A decade after coming to power in a coup that ousted Mohamed Morsi, Egypt's President Abdel Fattah el-Sisi is poised to run for a third term, enabled by constitutional amendments in 2019.
Born in Cairo on November 19, 1954, Sisi rose to prominence in 2012 when he assumed key roles as army chief and defense minister, succeeding Field Marshal Mohamed Hussein Tantawi.
But Sisi’s appointment by Egypt’s first non-military, Islamist president also sparked reports that the new army chief had links to the Muslim Brotherhood.
Despite concerns about his potential ties to the Muslim Brotherhood, Sisi also maintained strong connections with the US military. His popularity has recently experienced a surge, particularly among secular and liberal Egyptians, indicating a noteworthy shift in public sentiment.
In the upcoming election, Egyptians over 18 will choose from four candidates, including Sisi, who has been in power since 2013.
The former defence minister is the clear favourite, despite overseeing a rapidly declining economy and facing criticism from Western partners and rights groups over his human rights record.
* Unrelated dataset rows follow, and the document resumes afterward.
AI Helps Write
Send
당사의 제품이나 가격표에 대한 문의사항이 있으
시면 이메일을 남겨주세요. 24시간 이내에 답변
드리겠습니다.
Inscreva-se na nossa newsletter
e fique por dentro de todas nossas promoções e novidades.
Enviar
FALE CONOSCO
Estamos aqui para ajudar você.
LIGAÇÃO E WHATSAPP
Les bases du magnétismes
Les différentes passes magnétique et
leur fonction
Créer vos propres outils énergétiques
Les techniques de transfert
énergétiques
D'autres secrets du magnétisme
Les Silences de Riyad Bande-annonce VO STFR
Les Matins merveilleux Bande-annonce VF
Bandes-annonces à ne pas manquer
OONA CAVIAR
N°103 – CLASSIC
Sisi's tenure has been characterized by a severe crackdown on dissent across the political spectrum, leading to the detention of tens of thousands, including leaders of the Muslim Brotherhood and liberal activists.
Over the last two months, Amnesty International has found that the Egyptian government arrested at least 196 people on charges related to participating in unauthorised protests, spreading fake news and terrorism.
While critics argue that the crackdown targets a broad range of voices, Sisi and his supporters assert that it aims to combat extremism and sabotage against the state.